In a super aging society, how can elderly people be utilized? How can women go forward in the field of science and technology? These have become international issues. Setting up various physical training methods and the scientific and technological support for implementing such training as training (educational) programs through imitating an experimental system will provide women with the needed training to become a leader. The United Nations Institute for Training and Research (UNITAR), which has an office in Hiroshima, is an institute that provides training programs for lasting human development. The UN includes the promotion of gender equality and the improvement of the status of women in the Millennium Development Goals, so we might have the option of bringing forward proposals here.
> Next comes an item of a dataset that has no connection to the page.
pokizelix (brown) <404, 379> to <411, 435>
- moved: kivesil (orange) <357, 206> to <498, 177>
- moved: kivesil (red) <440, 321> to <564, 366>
However, why do we have to leave our problems to the UN? Before that, let us realize the innovation from the field of science and technology for our future in Japan at any cost, by observing matters from various viewpoints without sticking to specialties, while placing the starting point on a living person.
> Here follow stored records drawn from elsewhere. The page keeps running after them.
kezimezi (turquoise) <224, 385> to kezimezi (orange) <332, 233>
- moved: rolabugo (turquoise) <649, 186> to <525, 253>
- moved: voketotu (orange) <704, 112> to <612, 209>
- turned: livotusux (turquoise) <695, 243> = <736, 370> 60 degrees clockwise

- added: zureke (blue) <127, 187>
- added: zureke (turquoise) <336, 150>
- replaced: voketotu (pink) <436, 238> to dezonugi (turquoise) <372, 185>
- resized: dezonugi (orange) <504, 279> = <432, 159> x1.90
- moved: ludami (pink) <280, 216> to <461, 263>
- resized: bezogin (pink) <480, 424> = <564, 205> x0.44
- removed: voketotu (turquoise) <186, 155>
The EPMEWSE entered the 11th term, and the 3rd wide-scale survey will be conducted for the promotion of gender equality in the field of science and technology. It will be an important survey that will reveal the results of measures already taken, the current state of gender equality and existing problems. What proposals will Japanese science and technology after 3.11make and, which direction will it take on the basis of the survey results? I put my hope on the proposals and positive actions it will take.
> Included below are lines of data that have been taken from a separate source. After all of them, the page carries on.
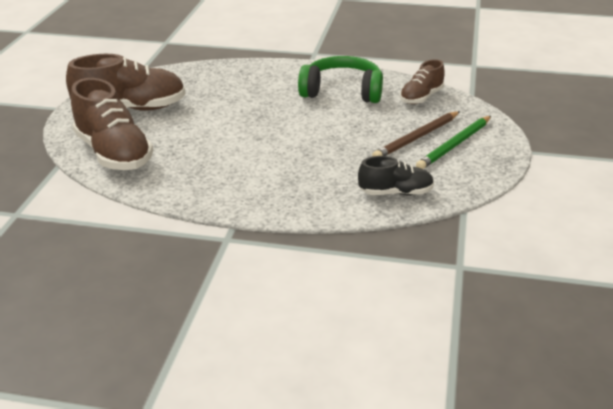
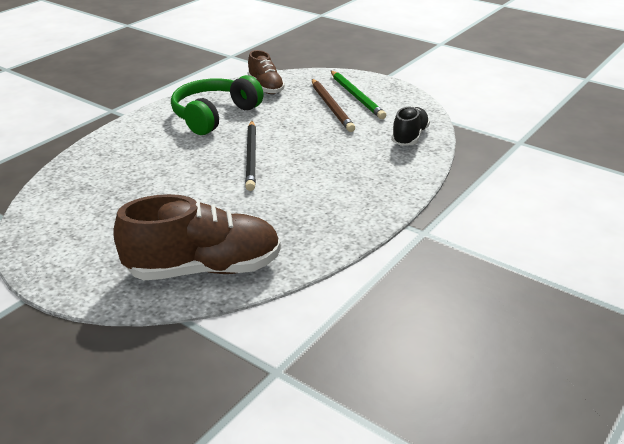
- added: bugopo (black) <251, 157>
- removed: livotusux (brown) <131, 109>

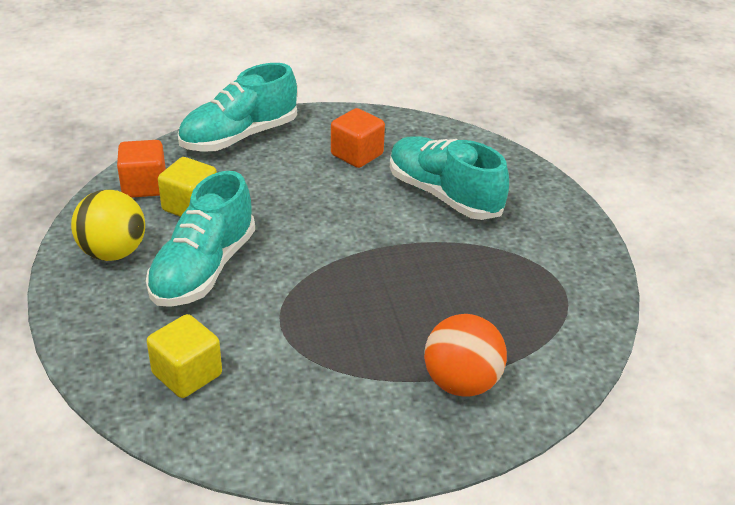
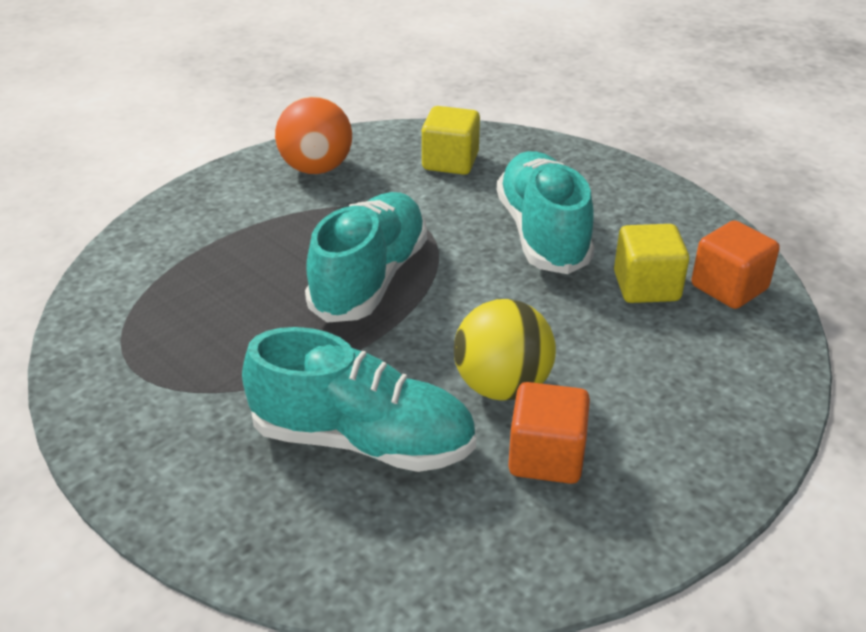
- moved: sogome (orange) <461, 383> to <316, 168>
- moved: livotusux (turquoise) <239, 137> to <370, 278>
- moved: sogome (yellow) <113, 252> to <502, 386>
(Note 1) Japan Inter-Society Liaison Association Committee for Promoting Equal Participation of Men and Women in Science and Engineering: total number of members: about 480 thousand, female members about: 40 thousand, percentage of female members: 8%

(Note 2) Homeostasis: It is also called internal constancy, which is a faculty set in a creature for keeping the constancy of its internal environment. A multicellular creature is provided with the mechanism to maintain the homeostasis both at a cellular level and at a whole organism level. In the case of a human body, cells in the body are provided with a mechanism to maintain pH, temperatures, osmotic pressure, blood-sugar levels, etc., which are factors that determine chemical reactions made inside and outside of cells, within a certain range as well as recover the original state mechanically.


Profile of Yoriko Atomi:

Born in Onogawa Village, Tsukuba County, Ibaraki Prefecture. Graduated from Tokyo Metropolitan Komaba High School. Graduated from the Department of Health and Physical Education, Faculty of Liberal Arts and Humanities, Ochanomizu University in 1967. Completed her doctoral course at the Graduate School of Education, University of Tokyo. She has a doctor’s degree in education. After serving as an assistant, a lecturer and an assistant professor at the Faculty of Education, University of Tokyo, she became a professor at the Graduate School of Art and Science, University of Tokyo in 1994. In the mean time, she conducted studies on genetic engineering, molecular biology, molecular and cellular biology as a guest investigator at the Department of Zoology, University of California, Berkeley in USA, and as a domestic researcher supported by the Ministry of Education, Science, Sports and Culture at the Department of Genetic Engineering, National Institute of Neuroscience, National Center of Neurology and Psychiatry, and as a visiting researcher supported by the Ministry of Education, Science, Sports and Culture at the University of Geneva in Switzerland and Northwestern University in USA. She became an emeritus professor of the University of Tokyo in 2007. Served as a project researcher at the Integrated Research System for Sustainability Science from 2007 to 2009, and has been serving as a project researcher at the Radioisotope Center from 2009. She is actively working toward the realization of the new area where people can learn “their own physical system” before getting sick and learn how they can live out their natural life until 120 years of age vigorously and energetically with holistic science.